III

LA VIDA EN VITORIA

Al año siguiente, después de hacer la reválida de latinidad, Javier empezó a cursar filosofía y pasó al Seminario Conciliar. Allí se aplicó algo más. Se estudiaba la filosofía escolástica.

Javier aprendía sus lecciones mecánicamente, sin preocuparse de si las teorías de los libros le parecían bien o mal.

El Seminario era una gran incubadora de clérigos para el país vasco; pretendía conservar e intensificar el espíritu católico de las provincias y quería ser un baluarte contra la indiferencia y la inmoralidad.

La tendencia de que no hubiera estudiantes libres comenzó a marcarse por entonces entre los directores del Seminario; luego se pretendió acabar con los externos. Así, durante todos los cursos, los alumnos vivirían en el internado. Muchos de los estudiantes, y casi siempre los mejores, abandonaban la carrera en las vacaciones.

En general, los profesores del Seminario se distinguían por su austeridad. Había un gran espionaje. El prefecto de disciplina general daba sus órdenes a los pasantes y éstos hablaban con sus amigos para averiguar cuanto ocurriera entre los alumnos.

Los externos tenían también vigilancia y la ejercían los más formales de entre ellos a las órdenes del vicerrector.

Al mismo tiempo, los estudiantes se cerraban a los intentos de investigación como una ostra y a veces no se podía averiguar nada. Los seminaristas externos andaban muy alejados de la vida del pueblo, sin aparecer en ninguna parte, y un tanto espiados por unos y por otros. Los externos vestían traje de paisano, negro, corbata negra, y no iban con los demás seminaristas de paseo. Algunos de los externos solían entrar, al anochecer, en las tabernas de la ciudad vieja, que llaman el Campillo, y metidos allí en algún rincón se dedicaban a jugar a las cartas, a beber un vaso de vino y a fumar. Si aparecía algún supuesto espía de los formales encontraban sitio donde esconderse con el asentimiento del tabernero. También había algunos seminaristas y curas que solían ir de tertulia a una tienda de comestibles de la calle Nueva.

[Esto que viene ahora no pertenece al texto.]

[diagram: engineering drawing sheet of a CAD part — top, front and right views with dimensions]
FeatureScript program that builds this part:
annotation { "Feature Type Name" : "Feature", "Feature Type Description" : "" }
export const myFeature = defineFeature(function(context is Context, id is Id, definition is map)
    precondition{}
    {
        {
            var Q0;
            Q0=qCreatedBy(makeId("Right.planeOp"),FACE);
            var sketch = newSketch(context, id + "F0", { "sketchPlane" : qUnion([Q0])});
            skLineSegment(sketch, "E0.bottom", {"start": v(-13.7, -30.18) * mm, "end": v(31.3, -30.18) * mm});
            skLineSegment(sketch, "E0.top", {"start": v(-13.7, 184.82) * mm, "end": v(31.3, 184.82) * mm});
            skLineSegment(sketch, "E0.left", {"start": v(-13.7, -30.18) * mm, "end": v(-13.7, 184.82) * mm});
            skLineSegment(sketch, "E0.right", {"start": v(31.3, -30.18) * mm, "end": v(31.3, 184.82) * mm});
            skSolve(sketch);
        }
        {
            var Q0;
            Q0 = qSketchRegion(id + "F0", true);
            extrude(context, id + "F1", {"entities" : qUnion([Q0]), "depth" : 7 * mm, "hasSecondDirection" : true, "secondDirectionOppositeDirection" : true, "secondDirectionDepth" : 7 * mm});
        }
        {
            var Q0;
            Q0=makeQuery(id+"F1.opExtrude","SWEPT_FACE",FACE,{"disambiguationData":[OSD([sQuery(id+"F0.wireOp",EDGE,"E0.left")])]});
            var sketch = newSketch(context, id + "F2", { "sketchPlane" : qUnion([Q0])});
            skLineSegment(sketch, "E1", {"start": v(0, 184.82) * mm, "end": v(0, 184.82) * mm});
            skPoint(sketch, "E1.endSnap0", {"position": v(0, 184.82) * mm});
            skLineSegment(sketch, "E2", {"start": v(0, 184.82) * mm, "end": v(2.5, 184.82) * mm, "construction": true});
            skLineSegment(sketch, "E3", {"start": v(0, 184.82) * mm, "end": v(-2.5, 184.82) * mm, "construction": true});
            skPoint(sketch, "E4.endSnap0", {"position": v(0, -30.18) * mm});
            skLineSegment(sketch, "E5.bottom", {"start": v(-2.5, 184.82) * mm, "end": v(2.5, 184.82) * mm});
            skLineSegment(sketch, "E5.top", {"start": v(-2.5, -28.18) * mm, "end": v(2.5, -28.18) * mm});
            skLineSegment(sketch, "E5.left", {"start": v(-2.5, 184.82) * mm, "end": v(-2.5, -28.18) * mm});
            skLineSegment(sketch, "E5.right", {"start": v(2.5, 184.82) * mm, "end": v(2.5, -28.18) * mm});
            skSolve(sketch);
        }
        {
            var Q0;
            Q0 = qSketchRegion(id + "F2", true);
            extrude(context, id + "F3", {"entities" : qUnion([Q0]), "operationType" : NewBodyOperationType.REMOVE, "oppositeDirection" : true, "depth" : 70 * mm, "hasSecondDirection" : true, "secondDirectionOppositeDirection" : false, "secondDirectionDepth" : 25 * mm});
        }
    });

Javier no tenía motivos para esconderse y paseaba mucho por todo el pueblo.

Los días de invierno de Vitoria, muy fríos, con el cielo gris, apenas andaba gente por las calles. La primavera era más alegre. Al despertarse Javier por las mañanas y salir al balcón, por encima de unas tapias de piedra del jardín de enfrente veía grandes perales llenos de flores blancas y algunos lilos como cascadas de flores violetas.

Por las mañanas, Javier, un tanto perezoso y a quien le costaba levantarse de la cama, oía el ir y venir de la asistenta vieja de la casa. Esta invariablemente solía cantar, mientras hacía sus quehaceres, una canción del globo de Milá con este estribillo:

Cuántas pollitas

habrá,

habrá que dirán a su papá,

papá:

papá, yo quiero subir

en el globo con Milá.

La canción era un vals de murga con letra que quería ser maliciosa.

También la asistenta solía cantar una polca antigua con esta letra:

La Pisqui la peinadora

con excusas de peinar

le da citas al velero

y se van a pasear.

Se suben por el Campillo,

se bajan por San Miguel,

le dan vuelta a la Florida,

de la Florida al café.

Esta canción le parecía a Javier una estampa del siglo XIX.

Por las mañanas, la tonadilla vulgar del globo de Milá era la preferida por la asistenta, y oyéndola se iba vistiendo Javier.

Dentro de su chabacanería, este vals le era simpático.

Javier desayunaba y marchaba al Seminario.

Aquellas mañanas de primavera en Vitoria, con el cielo pálido y con un gran silencio, le deleitaban. Los pájaros trinaban, y por encima de las tapias aparecían las flores de los árboles de distinto color; se oían los pasos de algunos madrugadores, las pisadas del caballo de un carro en el asfalto, las señoras que iban a misa con el rosario en la mano y vejetes de aire místico envueltos en sus abrigos. Él pensaba en sus estudios y marchaba hacia el barrio alto.

El aire grave y discreto de la urbe le agradaba a Javier. Tenía indudablemente Vitoria cierta vitola señorial; recordaba las ciudades castellanas y algo también los pueblos del centro de Francia.

Por las noches, Javier oía desde su cuarto el campaneo y el ruido de las trompetas en algún cuartel lejano. Muchas veces escuchaba a la vieja asistenta y a la tía Paula que discutían. La asistenta se caracterizaba porque cuando se acaloraba decía como exclamación: «¡Oña!» Después, cuando la vieja se marchaba, la tía Paula hacía media o ganchillo, mientras él estudiaba o ponía en limpio sus apuntes.